Bone cells, like all cells in the body, are continually renewing themselves. Discrete cell types, anatomically and functionally connected, are continually renewed and maintain the complex skeletal tissue. Within bone, specific cells are responsible for the creation (osteoblasts) and destruction (osteoclasts) of bone tissue. Complex cellular, physiologic and metabolic factors control the balance between bone formation and destruction. Changes in the dynamic between formation and destruction (often called resorption) underlie the development of osteoporosis. Several systemic hormones and a number of additional factors regulate bone cell activity. In osteoporosis, as in hypertension, there is often a long latent period before clinical symptoms or complications develop.
Clinical Signs and Symptoms
Osteoporosis is a skeletal condition characterized by decreased density (mass/volume) of normally mineralized bone. Not only does the reduced bone density lead to decreased mechanical strength, but the skeleton is prone to fracture. Next to age-related osteoporosis (Type II), postmenopausal osteoporosis (Type I) is the most common primary form of bone loss seen in clinical practice. Often an episode of acute back pain occurring when a person is at rest or during such routine activity as bending, standing from a seated position, lifting a heavy object or opening a window can signify problems in this area.
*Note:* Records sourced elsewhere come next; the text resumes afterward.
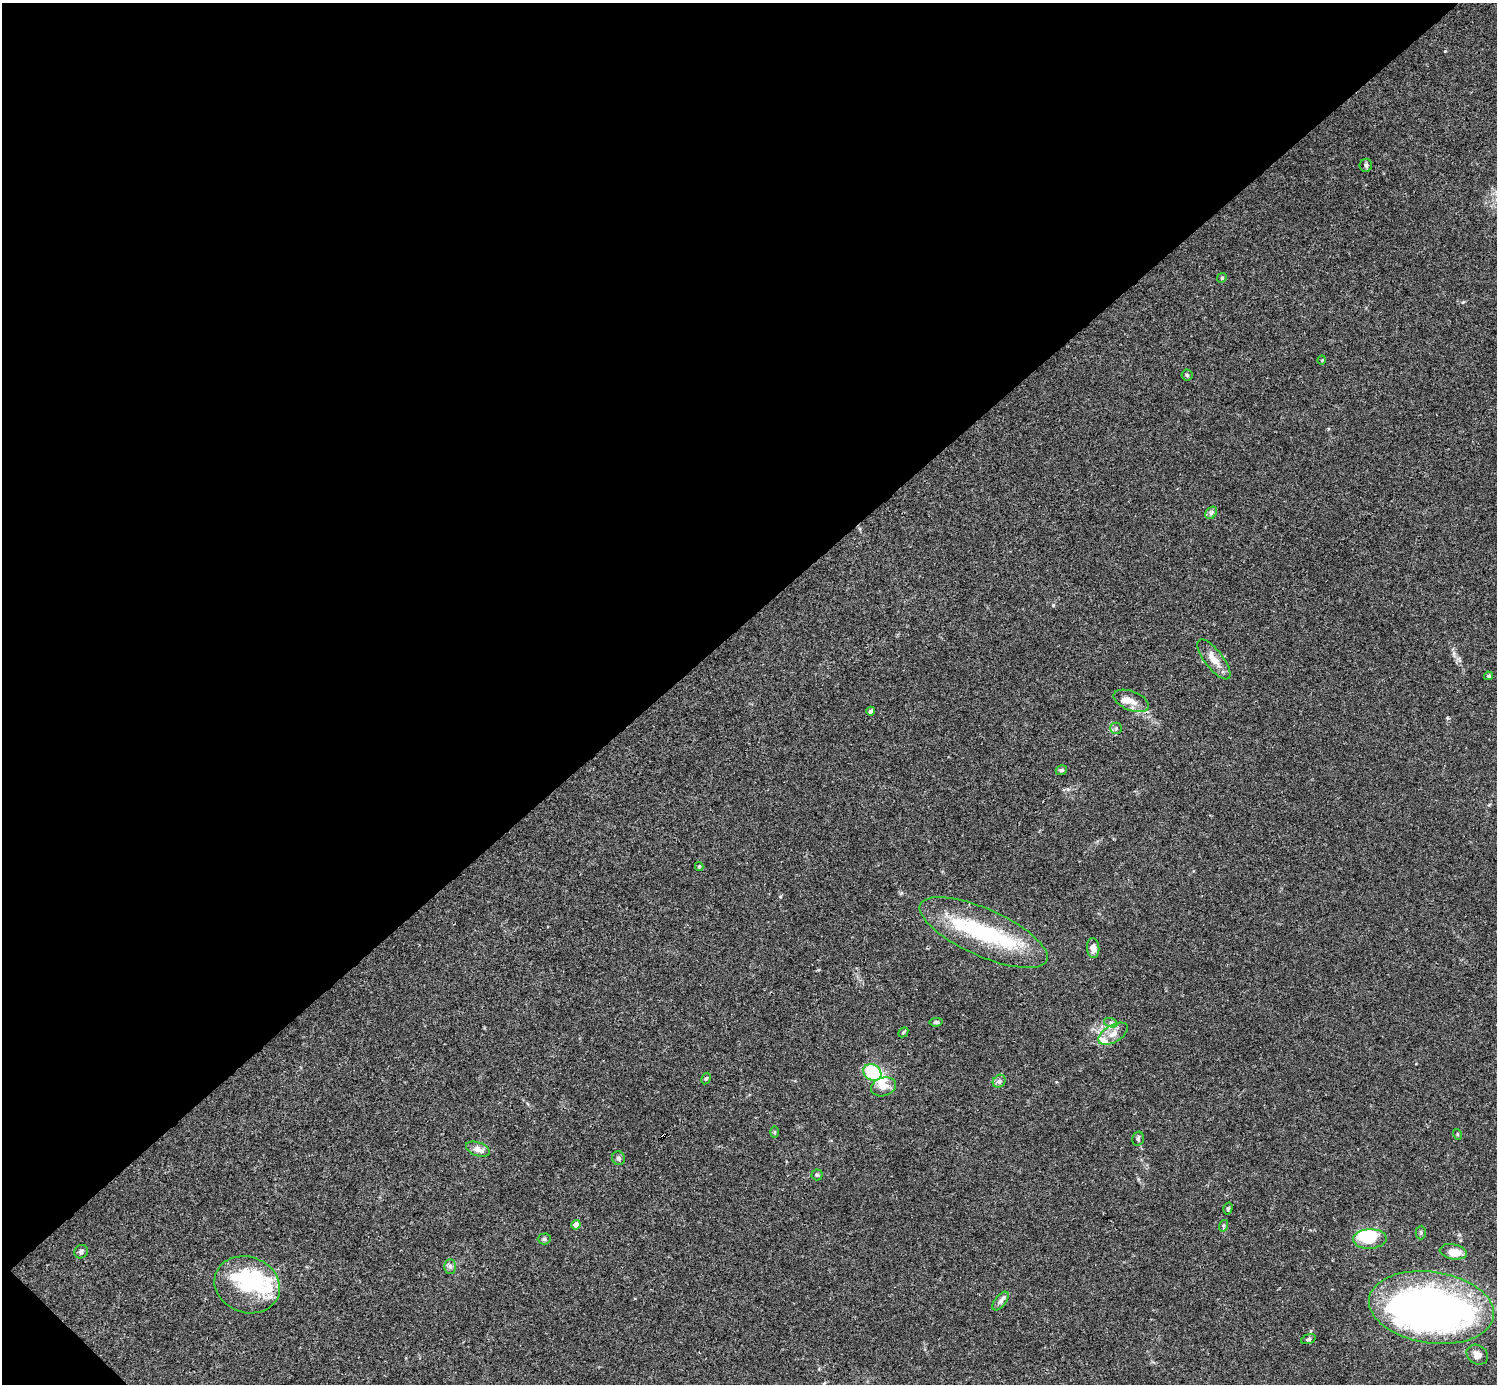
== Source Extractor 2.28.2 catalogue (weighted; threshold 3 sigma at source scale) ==
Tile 5 of 4 x 4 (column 1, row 2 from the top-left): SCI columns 1-1495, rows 2920-4301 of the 5982 x 5981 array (HDU 1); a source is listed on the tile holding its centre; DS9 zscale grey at full resolution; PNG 1499 x 1386 px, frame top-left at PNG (2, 3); each listed source drawn as its Kron ellipse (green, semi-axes under 4 px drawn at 4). Shown black and unused: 45% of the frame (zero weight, under 3 of 4 exposures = <1% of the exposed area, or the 3 px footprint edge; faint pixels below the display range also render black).
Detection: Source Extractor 2.28.2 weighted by HDU 2 'WHT'; one run over the whole footprint, this tile lists its part. Background 0.0165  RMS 0.0022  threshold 0.00978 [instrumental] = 3 sigma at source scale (4.5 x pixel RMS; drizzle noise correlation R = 1.50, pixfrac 1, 0.05/0.05 arcsec/px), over >= 5 px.
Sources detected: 54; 5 inside a brighter object's white glare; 1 cosmic-ray / hot-pixel residue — neither listed nor drawn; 6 inside a brighter listed object's ellipse — not listed separately; the other 42 listed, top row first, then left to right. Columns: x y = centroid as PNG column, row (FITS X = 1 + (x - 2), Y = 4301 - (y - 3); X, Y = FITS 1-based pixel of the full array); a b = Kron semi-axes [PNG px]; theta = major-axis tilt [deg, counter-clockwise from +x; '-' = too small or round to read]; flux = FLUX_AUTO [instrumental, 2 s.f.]
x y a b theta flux
1366 165 6 6 - 0.53
1222 278 5 4 - 0.27
1322 360 4 3 - 0.17
1187 375 5 5 - 0.34
1211 513 7 5 47 0.51
1214 659 24 9 -52 2.8
1489 676 4 4 - 0.32
1131 701 19 9 -22 2.1
871 711 4 4 - 0.62
1116 728 6 5 - 0.44
1061 770 6 5 - 0.38
699 867 4 3 - 0.32
984 933 69 23 -24 21
1093 948 10 6 -84 1.2
936 1022 7 4 5 0.46
1111 1023 7 4 -19 0.46
903 1032 6 4 44 0.27
1113 1034 16 8 30 2
872 1072 9 8 - 12
706 1079 6 4 61 0.3
999 1081 7 6 - 0.55
884 1087 13 9 16 1.6
774 1132 6 4 89 0.27
1457 1134 5 3 - 0.19
1138 1139 7 5 77 0.43
478 1149 12 7 -21 1.6
618 1158 7 6 - 0.49
817 1175 5 5 - 0.34
1228 1208 6 4 74 0.31
576 1225 5 4 - 1.6
1223 1226 6 4 72 0.26
1421 1233 7 5 88 0.4
544 1239 6 5 - 0.44
1370 1239 17 9 3 9.2
81 1252 7 6 - 0.6
1453 1252 14 7 -11 2.6
450 1267 7 6 - 0.62
247 1285 33 28 -20 11
1001 1301 11 5 52 0.83
1431 1308 63 36 -8 130
1308 1339 8 4 17 0.43
1477 1355 11 9 -36 1.6
Overlapping masked pixels (flux is a lower limit): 1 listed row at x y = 984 933
Isophote crosses this tile's border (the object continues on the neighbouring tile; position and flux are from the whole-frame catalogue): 1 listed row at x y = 1431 1308
Unlisted compact peaks at least as high as the median listed source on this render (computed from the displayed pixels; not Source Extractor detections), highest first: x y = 1445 51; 1053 605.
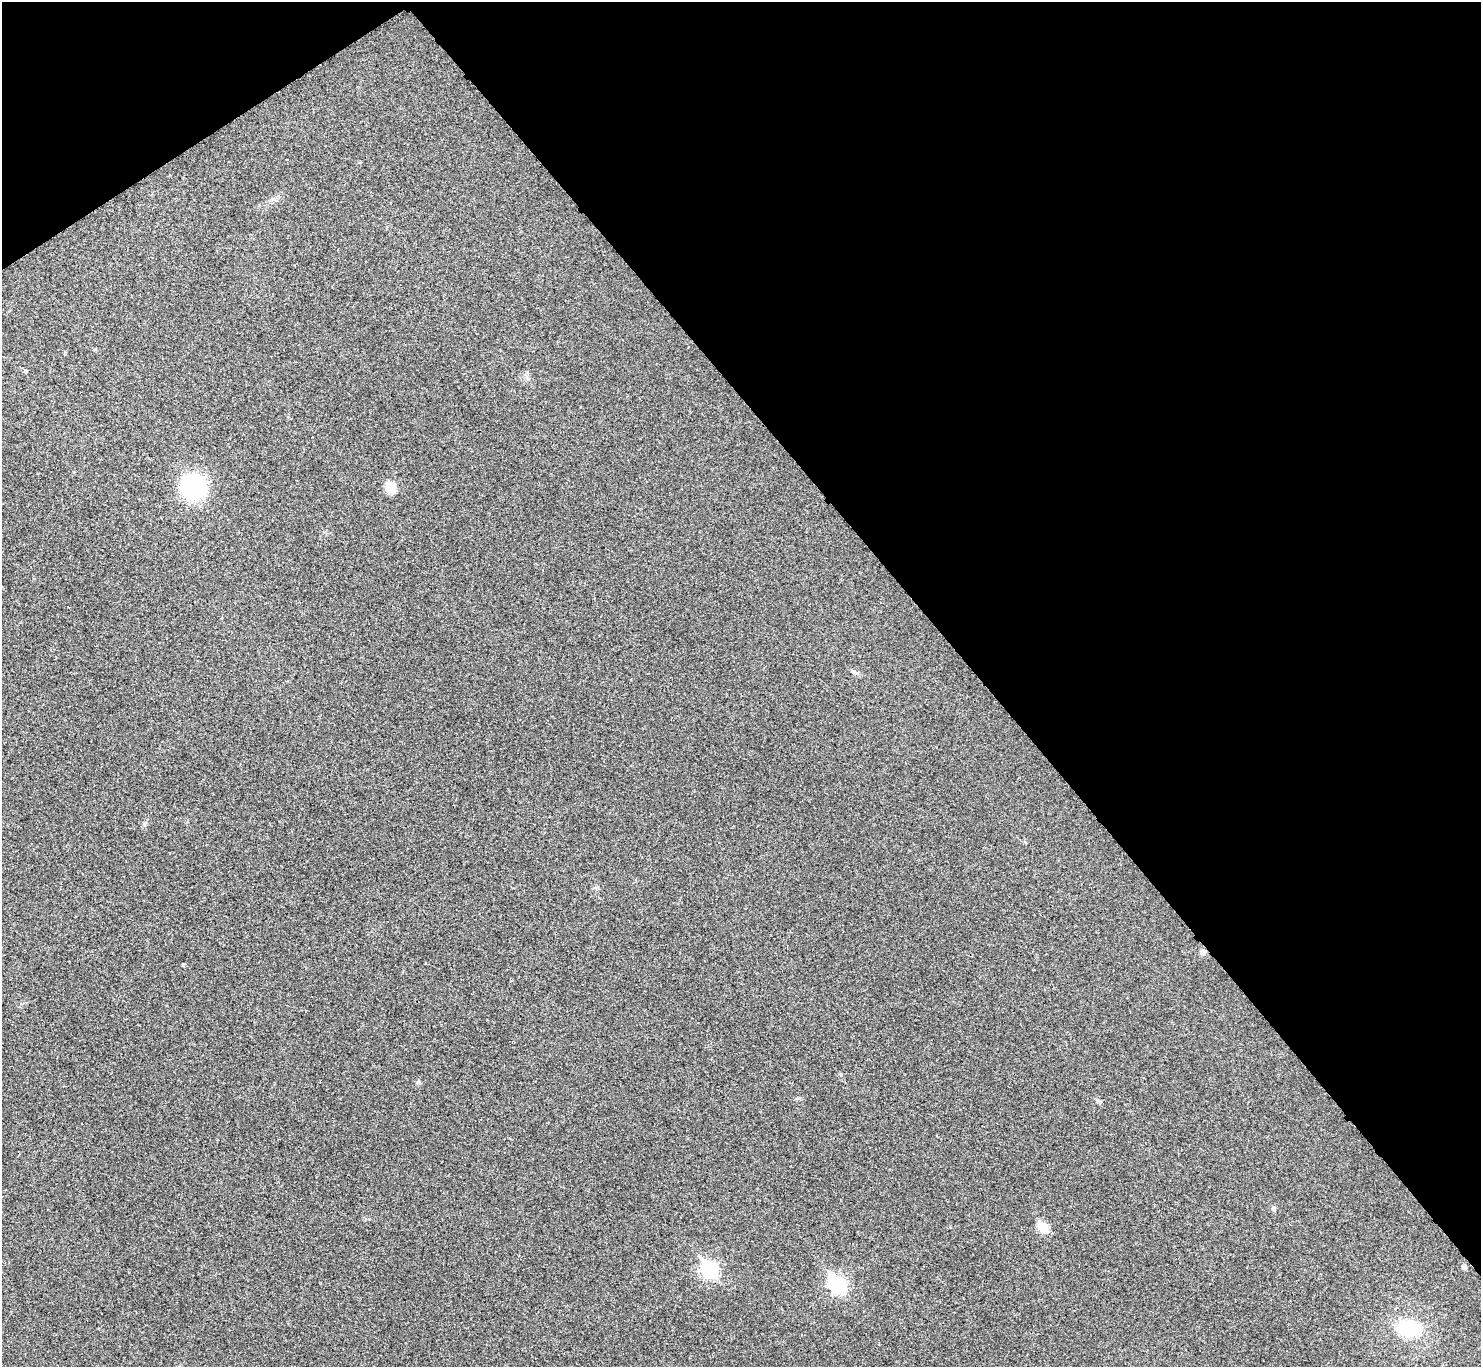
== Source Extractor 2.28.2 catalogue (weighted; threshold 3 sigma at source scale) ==
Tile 3 of 4 x 4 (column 3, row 1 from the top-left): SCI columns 2965-4443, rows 4260-5624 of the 5931 x 5927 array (HDU 1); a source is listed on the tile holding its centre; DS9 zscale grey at full resolution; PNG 1483 x 1369 px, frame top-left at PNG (2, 2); no overlay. Shown black and unused: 37% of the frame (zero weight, under 3 of 4 exposures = <1% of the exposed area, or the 3 px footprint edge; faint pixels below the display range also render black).
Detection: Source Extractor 2.28.2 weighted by HDU 2 'WHT'; one run over the whole footprint, this tile lists its part. Background 0.0202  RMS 0.0059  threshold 0.0267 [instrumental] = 3 sigma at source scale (4.5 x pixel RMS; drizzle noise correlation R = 1.50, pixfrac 1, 0.05/0.05 arcsec/px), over >= 5 px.
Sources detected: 13; all 13 listed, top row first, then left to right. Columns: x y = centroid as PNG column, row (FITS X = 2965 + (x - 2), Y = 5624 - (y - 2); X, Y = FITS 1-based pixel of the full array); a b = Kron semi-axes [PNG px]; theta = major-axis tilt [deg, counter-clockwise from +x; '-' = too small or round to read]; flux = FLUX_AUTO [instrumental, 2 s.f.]
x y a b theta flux
26 371 5 4 - 0.62
193 487 19 17 36 87
390 487 12 11 - 8.9
145 824 7 4 45 1.1
1202 952 7 6 - 2.3
183 965 4 3 - 0.66
419 1082 6 6 - 1.1
1273 1208 7 5 90 1.1
1043 1227 6 5 - 24
1464 1267 6 6 - 1.2
709 1270 8 7 - 130
837 1285 9 7 -51 150
1408 1328 23 15 2 34
Overlapping masked pixels (flux is a lower limit): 1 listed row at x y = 1202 952
Unlisted compact peaks at least as high as the median listed source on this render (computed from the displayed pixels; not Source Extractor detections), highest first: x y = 798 1098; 841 1075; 857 673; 1097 1100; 369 1219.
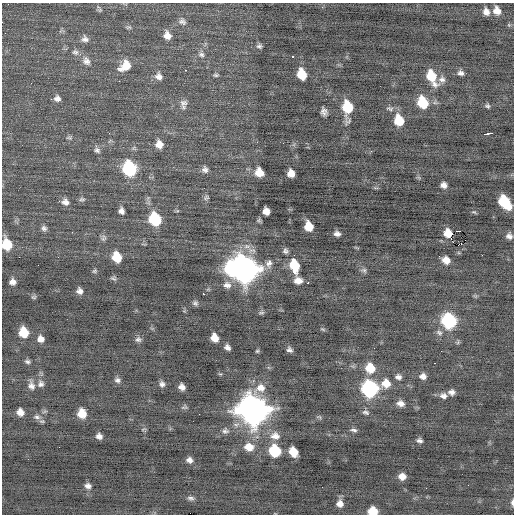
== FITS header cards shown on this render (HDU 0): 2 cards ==
NAXIS1  =                  512 / Axis length
NAXIS2  =                  512 / Axis length

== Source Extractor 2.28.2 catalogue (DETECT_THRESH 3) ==
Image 512 x 512 px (HDU 0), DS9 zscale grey, 1 PNG px = 1 image px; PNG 516 x 516 px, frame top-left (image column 1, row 512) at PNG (2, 3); no overlay
Background -0.141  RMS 0.83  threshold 2.5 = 3 sigma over >= 5 px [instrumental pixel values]
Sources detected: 131; all 131 listed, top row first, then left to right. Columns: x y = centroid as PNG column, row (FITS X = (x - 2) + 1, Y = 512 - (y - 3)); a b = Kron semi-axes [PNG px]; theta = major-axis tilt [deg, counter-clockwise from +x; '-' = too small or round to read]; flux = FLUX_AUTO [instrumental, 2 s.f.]
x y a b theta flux
99 9 9 4 -69 96
497 11 9 7 -73 510
486 12 8 7 - 360
182 21 10 8 -31 220
129 27 7 4 6 87
167 35 9 8 - 440
85 39 9 8 - 250
259 46 7 6 - 140
75 52 10 8 -19 220
201 55 9 7 -7 190
292 56 3 3 - 170
86 61 13 10 -56 390
125 66 14 10 38 970
186 70 3 2 - 670
461 73 8 6 -14 210
302 74 9 7 -73 1500
216 75 6 4 -1 92
159 76 9 8 - 340
431 76 14 8 -66 1600
442 79 9 9 - 250
57 98 8 7 - 270
184 103 12 9 -7 300
423 103 10 8 -68 2200
487 106 6 5 - 110
347 107 13 8 -87 2200
390 109 11 6 -18 190
324 112 8 5 -69 250
399 120 10 8 -72 1500
488 133 7 3 13 780
69 138 10 5 -5 120
283 143 2 2 - 37
159 144 8 7 - 510
97 150 8 7 - 170
371 151 4 3 - 49
129 169 10 8 -68 6800
205 169 8 7 - 220
259 172 9 8 - 760
291 173 7 6 - 560
444 185 6 5 - 270
206 197 8 7 - 130
82 199 8 6 1 110
65 202 9 7 -15 330
504 202 12 8 -52 3100
121 211 7 6 - 240
266 211 7 6 - 450
474 212 7 5 -13 76
155 219 9 8 - 3800
259 220 6 5 - 94
309 226 8 7 - 1100
44 228 7 6 - 170
458 231 3 2 - 1600
337 234 6 5 - 240
448 234 7 6 - 780
509 236 6 6 - 230
103 238 9 7 -86 150
451 238 2 2 - 240
7 244 10 8 -75 1700
461 244 3 3 - 43
458 245 2 2 - 300
285 251 6 5 - 150
439 256 3 2 - 58
19 257 2 2 - 200
117 257 8 7 - 1300
446 260 7 6 - 540
269 263 11 9 75 310
294 265 11 7 -75 2000
232 269 11 9 -60 5100
244 269 12 10 -65 62000
364 270 8 6 -23 140
94 271 6 5 - 91
113 278 7 6 - 120
298 281 8 6 -6 420
12 282 6 6 - 290
308 283 3 2 - 230
227 285 11 9 -8 350
79 291 7 6 - 260
203 294 2 2 - 280
34 297 7 5 -1 100
195 303 7 7 - 150
261 313 8 4 17 110
449 321 9 8 - 7400
323 329 7 3 -23 71
23 332 8 7 - 1300
439 333 9 6 -23 170
214 338 8 6 -66 630
41 339 7 7 - 330
138 339 8 7 - 170
227 347 6 5 - 230
289 350 6 5 - 160
257 351 5 4 - 73
27 362 7 5 -8 130
434 363 2 2 - 40
370 368 10 9 - 1200
220 374 5 4 - 63
423 376 7 6 - 280
398 377 7 6 - 220
117 380 8 6 -22 180
386 383 9 9 - 770
41 384 9 8 - 220
162 384 7 6 - 190
31 385 12 7 -75 300
182 387 6 6 - 310
369 389 10 9 - 11000
451 392 6 5 - 230
443 396 9 7 -13 270
400 403 8 6 -17 330
184 407 8 6 14 110
253 409 13 12 - 95000
20 412 7 6 - 380
366 412 8 5 -14 140
82 413 8 7 - 830
199 414 2 2 - 240
37 417 10 6 -16 220
319 417 8 5 -10 91
143 429 7 4 22 72
353 430 9 5 -15 150
225 431 9 8 - 210
99 436 6 5 - 250
275 436 13 10 -9 530
419 440 6 4 -14 160
249 447 11 9 -7 740
275 451 8 8 - 3200
293 452 9 7 -52 910
189 460 7 7 - 250
402 476 7 6 - 480
88 486 8 7 - 240
426 488 2 2 - 33
191 498 9 5 -4 170
512 502 7 3 87 150
340 504 9 8 - 380
373 511 8 6 -1 1100
At the frame edge (FLAGS 8, measured only in part): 3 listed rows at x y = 7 244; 512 502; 373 511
In conventional medicine, the mainstays of prevention and management of osteoporosis are estrogen and calcium. Estrogens affect bone development by influencing osteoclast activity. They prevent rapid bone resorption which helps to slow the rate of bone loss. However, there is no evidence showing that estrogens actually increase bone formation. If estrogen supplementation stops, bone loss resumes, possibly at an accelerated rate. In Dr. Alan Gaby's book, "Preventing and Reversing Osteoporosis", he states that in order for estrogen therapy to prevent osteoporosis, it must begin before significant bone loss has occurred and must continue indefinitely. In addition to the proactive therapies prescribed by doctors, he emphasizes nutrition as a key aspect. Women are urged to treat and prevent osteoporosis through essential nutritional guidelines.
Getting the right dose: Is the RDA on Calcium Supplementation too low?
In 1984 the National Institute for Health convened an international meeting on Osteoporosis. The suggestion by the NIH conference panel was that calcium intake in the range of 1200 to 1500 mg/day might result in higher peak adult bone mass. The usual daily intake of elemental calcium in the United States, 450-550 mg, falls well below the National Research Council's (NRC) recommended dietary allowance (RDA) of 1000 mg; the RDA is designed to meet the needs of approximately 95% or more of the population and menopausal females are not included in this figure. According to the calcium metabolic balance studies, 1,000 mg of calcium is indicated for premenopausal and estrogen-treated women. Postmenopausal women who are not treated with estrogen require about 1,500 mg daily for calcium balance. The RDA for calcium is criticized for being extremely low**, particularly for postmenopausal women, not to mention the elderly. Clinical trial data and reanalysis of calcium balance studies have provided the momentum for considering the upward revision of recommended calcium intakes for adolescents.